Hardcastle agreed that old water lines could cause more problems. “Because this new system, we’ve got a lot more pressure than we had before,” she mentioned. “So any small leak, with this new pressure, is going to be hammered at that leak, until it’s a large leak.”
Communication is another concern for Pangburn Water. When a boil order is issued, the board places signs along the street in the heart of the town, sends notices to local news outlets, and posts a message to Facebook, but those methods do not guarantee that residents will get the information quickly, if at all. Many residents believe a phone call would be the best way to disseminate information, but with only three employees, Hardcastle said there are not enough resources, nor room in the budget, to make that happen.

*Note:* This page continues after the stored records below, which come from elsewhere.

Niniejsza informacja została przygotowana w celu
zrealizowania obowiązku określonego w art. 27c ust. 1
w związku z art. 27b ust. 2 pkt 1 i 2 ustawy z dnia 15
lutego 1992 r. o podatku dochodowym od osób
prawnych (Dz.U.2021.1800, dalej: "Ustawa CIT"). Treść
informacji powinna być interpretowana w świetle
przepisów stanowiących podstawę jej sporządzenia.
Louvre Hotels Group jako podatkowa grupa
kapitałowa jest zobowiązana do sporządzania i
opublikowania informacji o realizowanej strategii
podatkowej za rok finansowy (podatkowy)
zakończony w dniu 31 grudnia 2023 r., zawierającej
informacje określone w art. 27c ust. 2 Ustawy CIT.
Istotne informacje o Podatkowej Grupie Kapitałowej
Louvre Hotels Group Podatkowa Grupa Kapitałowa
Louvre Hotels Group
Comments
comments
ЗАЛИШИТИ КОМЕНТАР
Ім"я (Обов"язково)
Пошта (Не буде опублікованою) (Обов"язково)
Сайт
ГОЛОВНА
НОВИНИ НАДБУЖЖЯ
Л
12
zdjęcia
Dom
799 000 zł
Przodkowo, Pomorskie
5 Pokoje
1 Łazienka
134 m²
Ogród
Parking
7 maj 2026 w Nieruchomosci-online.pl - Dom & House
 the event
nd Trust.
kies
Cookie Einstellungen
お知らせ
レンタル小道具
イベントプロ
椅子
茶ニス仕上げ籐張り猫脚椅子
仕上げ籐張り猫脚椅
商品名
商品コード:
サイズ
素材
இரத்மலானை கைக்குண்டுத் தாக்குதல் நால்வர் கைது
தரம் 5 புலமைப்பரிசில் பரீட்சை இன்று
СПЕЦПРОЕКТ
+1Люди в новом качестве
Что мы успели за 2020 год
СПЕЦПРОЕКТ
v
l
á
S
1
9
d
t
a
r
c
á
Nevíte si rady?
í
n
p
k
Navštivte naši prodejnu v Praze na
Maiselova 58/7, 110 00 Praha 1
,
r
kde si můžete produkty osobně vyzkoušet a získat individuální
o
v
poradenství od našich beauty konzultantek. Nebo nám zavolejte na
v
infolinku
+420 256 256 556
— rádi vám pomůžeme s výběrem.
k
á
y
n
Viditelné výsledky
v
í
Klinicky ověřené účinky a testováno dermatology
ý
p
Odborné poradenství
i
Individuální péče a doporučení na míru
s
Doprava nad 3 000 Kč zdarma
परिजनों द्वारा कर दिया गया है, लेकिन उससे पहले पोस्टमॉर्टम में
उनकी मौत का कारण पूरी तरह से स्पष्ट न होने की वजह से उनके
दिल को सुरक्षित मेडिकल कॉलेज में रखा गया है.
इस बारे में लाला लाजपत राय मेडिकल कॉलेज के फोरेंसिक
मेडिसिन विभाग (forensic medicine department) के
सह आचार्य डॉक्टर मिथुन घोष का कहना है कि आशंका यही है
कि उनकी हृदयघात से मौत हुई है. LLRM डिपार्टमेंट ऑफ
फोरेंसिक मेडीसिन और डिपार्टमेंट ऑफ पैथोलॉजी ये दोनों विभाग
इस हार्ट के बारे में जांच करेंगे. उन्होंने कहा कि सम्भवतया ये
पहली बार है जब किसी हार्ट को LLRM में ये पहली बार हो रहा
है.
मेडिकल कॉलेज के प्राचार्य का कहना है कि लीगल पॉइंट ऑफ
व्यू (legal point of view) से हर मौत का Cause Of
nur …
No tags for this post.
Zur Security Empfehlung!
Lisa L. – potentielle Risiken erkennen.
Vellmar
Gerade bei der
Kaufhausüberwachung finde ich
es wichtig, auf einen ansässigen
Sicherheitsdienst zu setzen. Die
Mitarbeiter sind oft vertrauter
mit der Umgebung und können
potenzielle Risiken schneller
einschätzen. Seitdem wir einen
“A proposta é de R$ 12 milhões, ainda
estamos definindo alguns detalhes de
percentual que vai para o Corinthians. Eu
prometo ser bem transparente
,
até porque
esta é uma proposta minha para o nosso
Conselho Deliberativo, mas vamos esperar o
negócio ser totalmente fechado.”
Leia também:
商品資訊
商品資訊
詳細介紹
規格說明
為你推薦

Pruss thinks the district’s superintendent should take more responsibility, but adds that he was set up to fail by the city’s leadership. “And if you don’t have the right equipment for it, it’s time you stand up, and you do what it’s going to take to make the people that are in your community, the kids that your kids play ball with and stuff…it’s time that you make them safe, and you do your job and you fix the problem,” he said.
Pruss believes Pangburn Water should be dissolved, and another city, such as Searcy, should be entrusted to deliver water service. “I’m willing to spend more on water that I know is safer than what I’ve got right now,” he said.
“We want good water, too,” Wilson said, “and we want it taken care of in a timely manner. But we can’t get out there and tell everybody that. They see bad water and they don’t know what’s going on.”
Pangburn Water sent a new sample to be tested Tuesday, and is awaiting the results. If the test comes back showing no trace of E. coli, a second sample will be tested. A second negative result will allow ADH to remove the boil order.